Jornal de Notícias has perhaps done the best job of presenting it, exactly as it appears on the DGS site (pages 11-12)
- Active malignant neoplasm – either undergoing or awaiting start of systemic antineoplastic therapy (cytotoxics, immunomodulators, anti-hormones and therapies directed at molecular tumour targets) and/ or radiotherapy;
- Transplantation – transplanted and transplant candidates from hemoatopoietic progenitors (allogeneic and autologous) or solid organ;
- Immunosuppression – asplenia, congenital asplenia, depranocytosis, sickle cell syndromes (Hg S/ Hg β; Hg S/ Hg C), Thalassemia major, primary immunodeficiencies; individuals under chronic therapy with biological drugs, or prednisolone > 20mg/day, or equivalent;
- Neurological diseases – and/ or neuromuscular diseases, including cerebral palsy and muscular dystrophies);
- Developmental disorders – Trisomy 21 and severe and profound intellectual development disorders;
- Obesity – BMI > 120% of P97 or > 3Z-Score;
- Cardiovascular disease with ventricular dysfunction; cardiomyopathies (including congenital heart disease and genetic syndromes associated with heart disease); heart disease associated with severe cyanosis and pulmonary hypertension;
- Chronic kidney failure – in dialysis and stage III, IV and V kidney failure;
- Chronic lung disease – Chronic respiratory disease under OLD or ventilation therapy; severe asthma under systemic steroid therapy; bronchiectasis; cystic fibrosis and alpha-1-antitrypsin deficiency.
For those who cannot instantly identify these pathologies, it is because they are thankfully rare in children – but those unfortunate enough to have them are far more susceptible than healthy peers to any kind of infection, be it from SARS-CoV-2 or any other virus/ bacteria/ fungi or parasite.
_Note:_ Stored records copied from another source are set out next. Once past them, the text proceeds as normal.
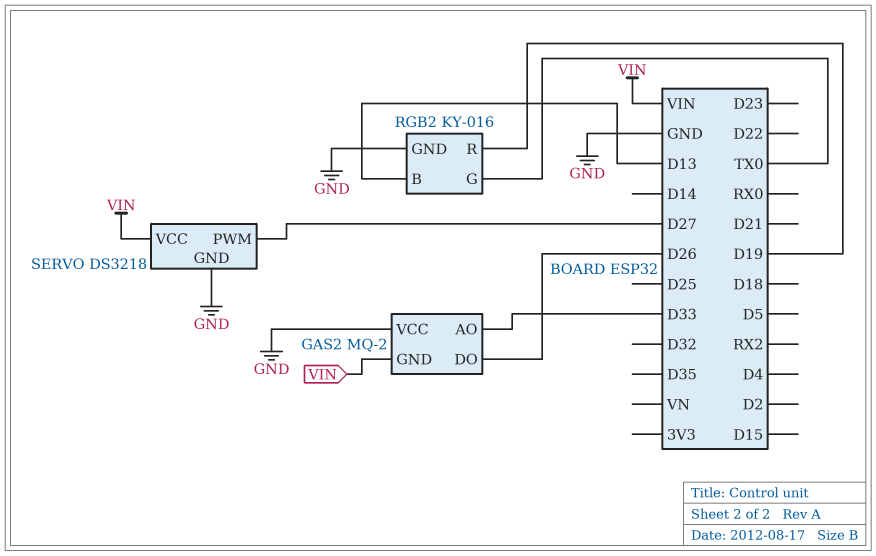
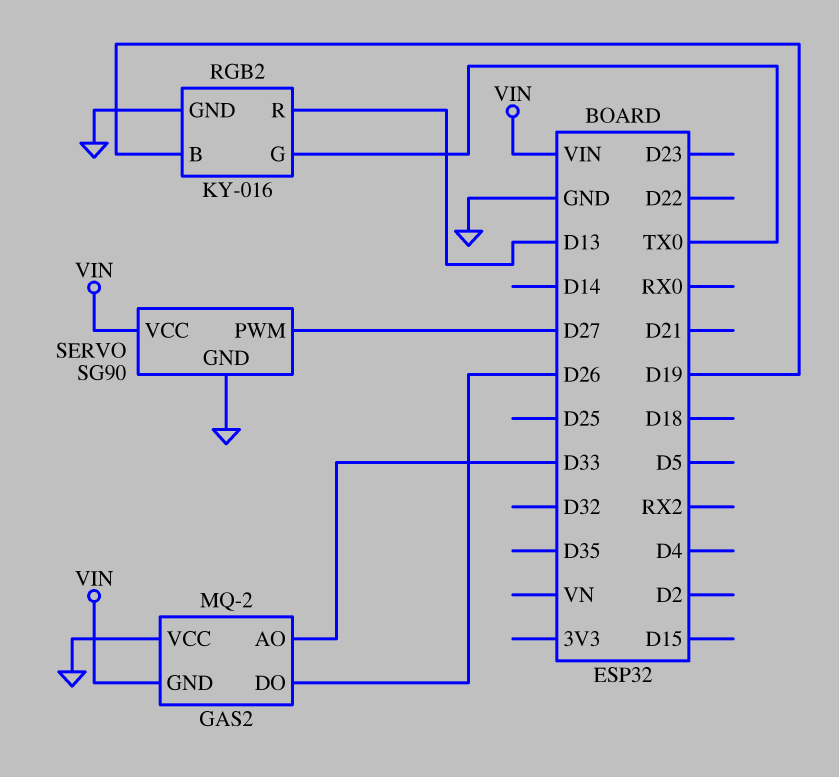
RGB2 pin B: D13 -> D19
RGB2 pin R: D19 -> D13
SERVO: DS3218 -> SG90

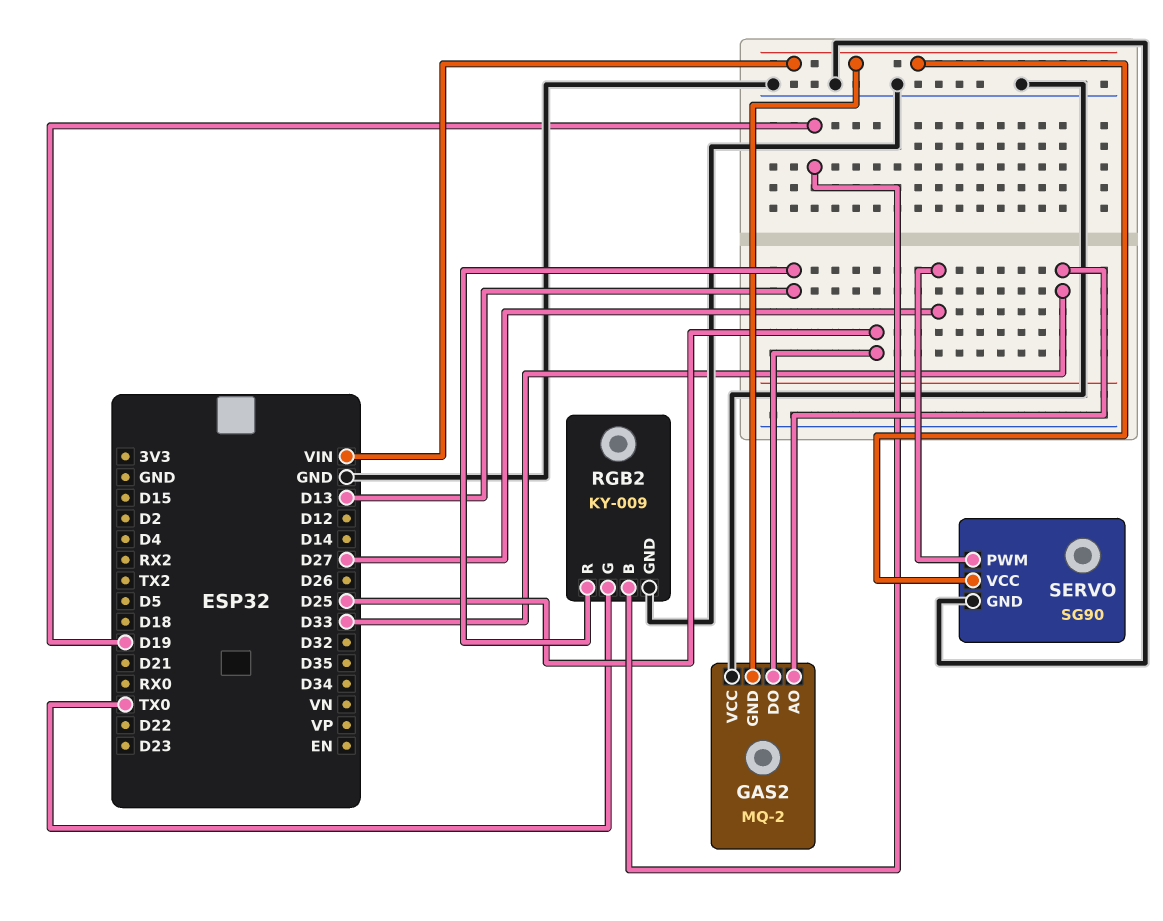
GAS2 pin DO: D26 -> D25
RGB2: KY-016 -> KY-009

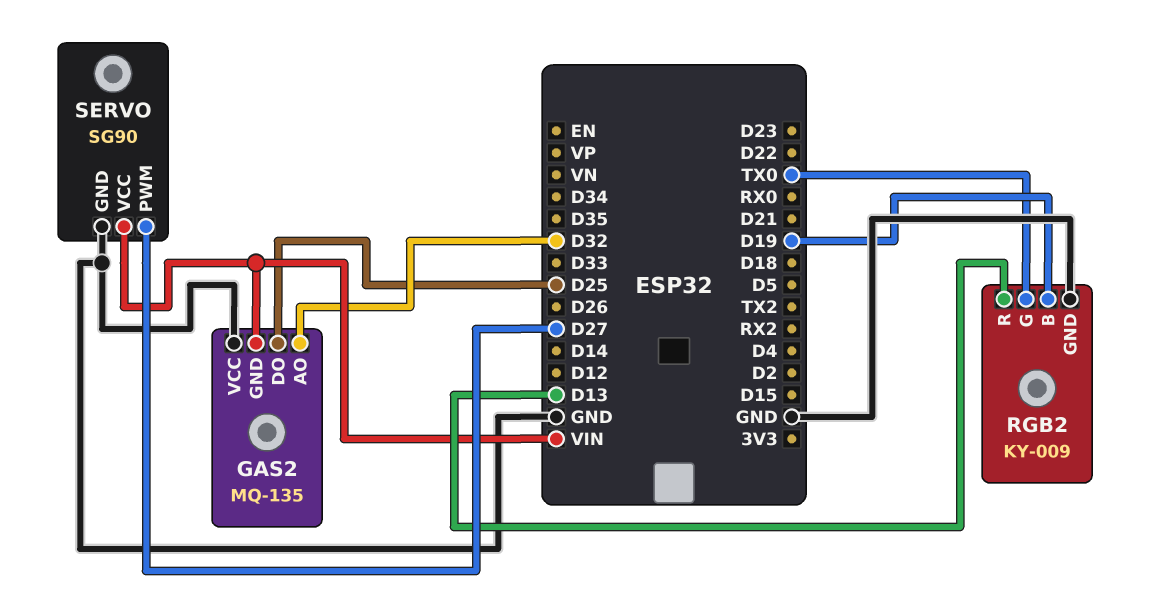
GAS2: MQ-2 -> MQ-135
GAS2 pin AO: D33 -> D32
The Resident’s paper edition out tomorrow addresses the ‘chaos’ around the issue of Covid vaccinations for children in Portugal while in Porto, Professor Caldas Afonso, pediatric coordinator of the Hospital Lusíadas, has told tabloid Correio da Manhã that by next year healthy children as young as six months could be receiving them.
Dr Afonso has recently participated in a European study on this subject, the paper explains – and is a firm advocate of vaccinations in the 12-15 age group.